Hip Flexor Pain - Symptoms, Causes, Treatment, Running
What is Hip Flexor Pain?
This is a medical condition that happens when you overuse your hip muscles. Your hip flexor muscles are the muscles that help in the movement of your hip going forward when you are walking or running. These muscles are the ones that have to deal with the stress when you kick, jump, or sprint and give stability to your legs.
There are three muscles in this group, which include:
- Rectus femoris - this is one of the four quad muscles and is the only one that crosses your hip joint, flexing the hip and extending your knee.
- Psoas major - this is a long thick thigh muscle and contributes to the external and flexion in your hip joint.
- Iliacus - this is a triangular flat muscle that is situated in the area of your groin and acts in conjunction with psoas major muscle to help flex your thigh.
These are the muscles that are responsible for drawing your knee to your chest. Hip flexor pain can happen to anyone regardless of age, gender, or race.
Symptoms
When you strain your flexor muscles the most noticeable and common symptom is pain. When you have pain it usually occurs along the front of your hip and could also radiate down towards the front of your thigh or to the lower part of your back. If you lift your knee toward your chest you could aggravate your pain, causing the pain to be severe. It can also become painful if you walk, jump, or run. Some people may have swelling but this is a symptom that is not commonly seen. You may also have a chance of bruising and muscle spasms but it all depends on how severe the injury is. The pain can range from being an annoying little twinge to an injury that is debilitating.
Causes
The main cause is overusing any of those three muscles. Other causes may include:
- Acute trauma such as from a fall or accident.
- Overusing the muscles, especially in people who engage in sports that require repetitive kicking and jumping or any activity that continually brings your knee towards your chest. These repetitive movements can cause the muscles or tendons to become sore and inflamed.
- Forceful movement such as in soccer, sprinting, basketball or any sports that require quick stop and start movements. They can forcefully pull on your hip flexor muscles, causing an injury. If you have a direct blow or hit to this area can also cause hip flexor pain.
- Hip replacement surgery - in some patients that have had to replace the hip joint with prosthesis but to have this pain is rare.
- Muscle strain, muscle tear, or muscle pull.
Hip Flexor Pain and Running
Another common trigger of hip flexor pain is running by overusing these muscles. People who engage in the sport of running, whether for healthy reasons or competition, if you over-train it can cause micro-trauma to the muscle because you are doing too much and not getting the right amount of rest between sessions of training. Eventually these micro-traumas will accumulate and can result in hip flexor pain and muscle strain.
To help prevent hip flexor pain when you are training or running you need to start your exercises at the right level for you and slowly increase how much you do. For example, if you are just starting out running you should start with a half mile and work your way up. You do not want to start out running five, ten, or more miles in a day. You also need to make sure that you are warming up before you start running by doing stretches. You also need to make sure that you are cooling down the right way after your run to help increase your flexibility and lessen tension in your muscles.
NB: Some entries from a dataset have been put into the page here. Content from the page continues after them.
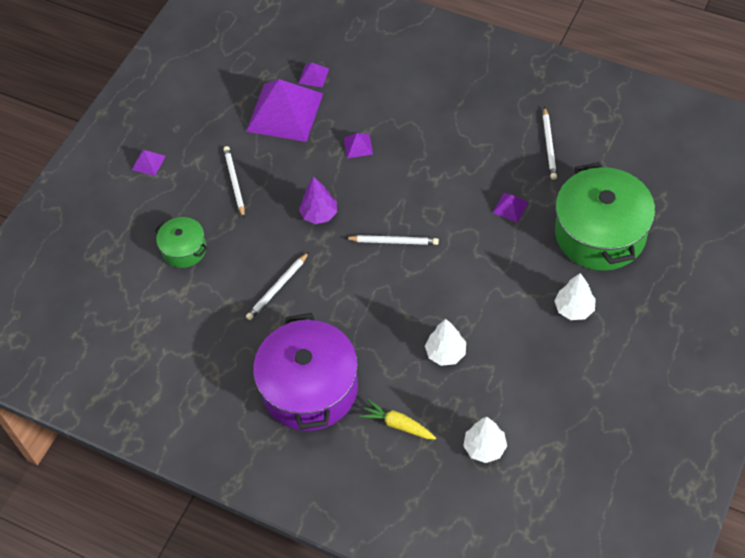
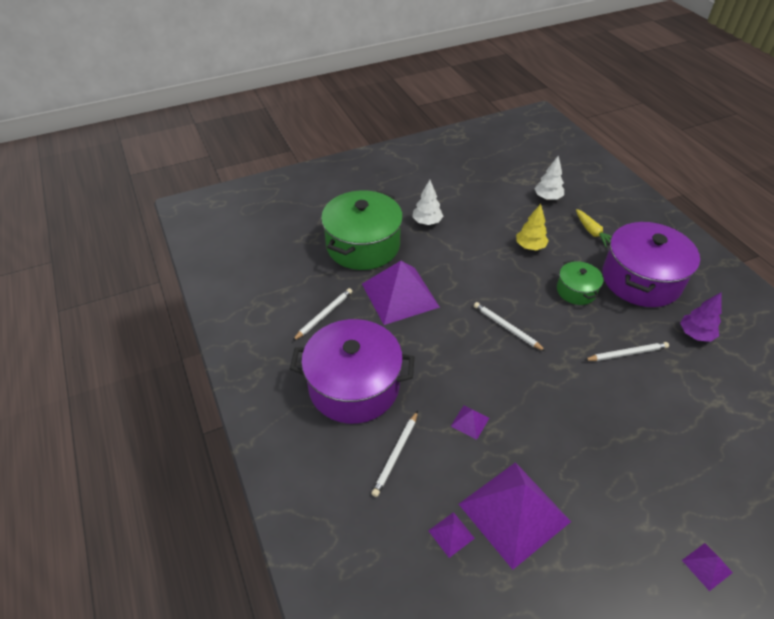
camera: 145 degrees left, 10 degrees down
green pot [154,217,208,268] -> green pot moved to [557,260,603,305]
white pencil [223,146,245,218] -> white pencil moved to [371,411,418,497]
purple tree [299,176,337,224] -> purple tree moved to [680,292,722,342]
white tree [425,319,466,366] -> yellow tree [516,204,549,250]
purple pyramid [493,193,528,223] -> purple pyramid [362,261,440,325], size x2.45
none -> purple pot [290,319,414,424]

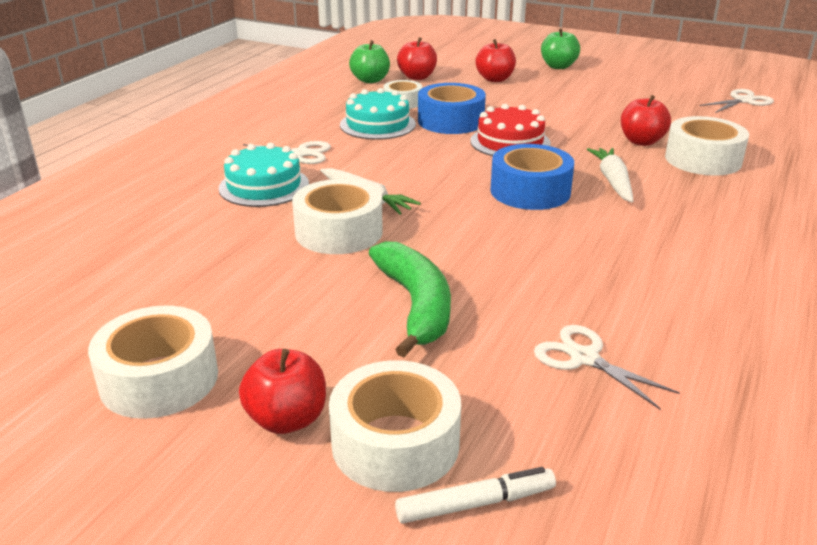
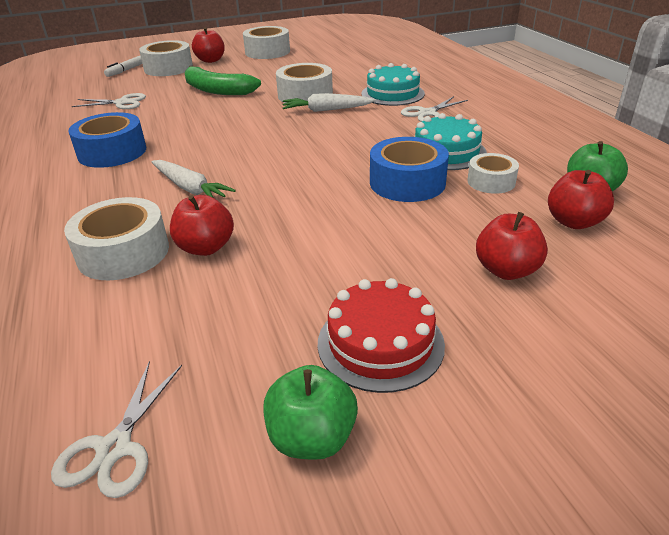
camera: 135 degrees right, 5 degrees up
red cake [470,104,551,156] -> red cake moved to [318,278,445,393]
blue tape [490,144,574,210] -> blue tape moved to [68,112,146,168]
green apple [541,28,580,69] -> green apple moved to [263,365,358,460]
When stretching you can do it from a standing position by bending one hip and knee backward, grab your ankle with hand on that side and pull the hell toward the buttocks. You should do this until you feel a stretch that is comfortable in the front of the hip. You should try to hold this stretch for thirty seconds.
Treatment
When you feel hip flexor pain you should start treatment by using ice bags on the painful areas for twenty to twenty-five minutes at a time. You should use the ice treatment for two to three days. You can also take over-the-counter anti-inflammatory medication or pain medications to help with the pain. If the pain is severe you may need to see your physician and be referred to a rehabilitation center for rehab exercises that relate to hip flexor pain. You may also need physical therapy.
You should also stop whichever sports activity that caused the hip flexor pain or made it worse. To help increase your flexibility of the flexor muscles go swimming. This activity will work your hip joint but dose not cause a lot of stress. How long it will take to recover from the injury will depend on the severity along with how healthy you are and your age. It could take up to six weeks if the injury is severe.
It is important to also make sure that you rest the muscles and when the healing has begun this is when you need to start exercising and stretching these muscles. You need to make sure that you treat hip flexor pain because if the muscles are injured it is going to make it difficult to do any simple activity like standing, walking, sleeping, or sitting.